Here are some strategies that can help you manage social media fatigue. What works for one person might not work for another – trial and error might be needed to find what works for you.
Set limits – Establish boundaries by setting daily time limits for social media usage. Consider using features on platforms that remind you when you’ve reached the limit you’ve set.
Digital detox – Dedicate certain hours of the day or even entire days to disconnect from social media. Use this time to engage in offline activities that bring you joy.
Curate your feed – Unfollow accounts that make you feel anxious or inadequate. Follow accounts that promote positivity, inspiration, and well-being.
Be mindful of your emotions and needs – Before scrolling, take a moment to check in with yourself. Are you in the right headspace to engage with social media?
Focus on real-life connections – Spend quality time with friends, family, and community offline. Having face-to-face interactions can be refreshing and fulfilling.
Hobbies and passions – Rediscover or develop new hobbies that aren’t connected to screens. These can be outlets for creativity and relaxation.
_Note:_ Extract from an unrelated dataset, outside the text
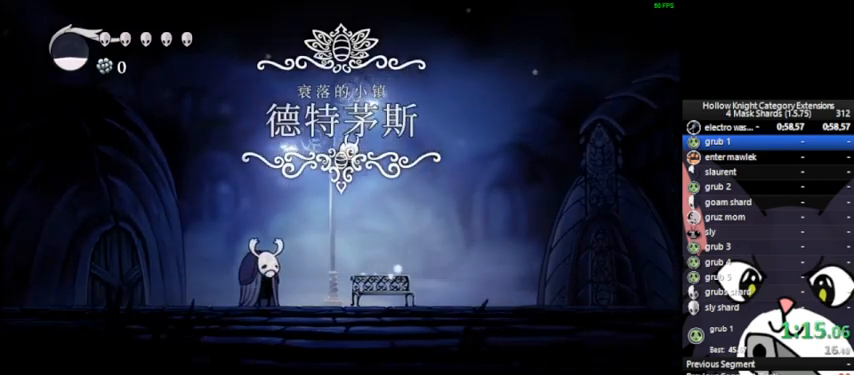
{"buttons": ["CROSS"], "left_stick": "down-right", "events": []}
Educate yourself – Learn about the impact of social media on mental health. Understanding the psychological aspects can help you make informed decisions.
Remember, social media is a tool that should enhance your life, not take away from it. It’s okay to take breaks, set boundaries, and prioritize your mental well-being. By being mindful of your social media usage and practicing self-care, you can effectively manage social media fatigue and create a healthier online experience for yourself. So, go ahead, log off, and explore the beautiful world beyond the screen!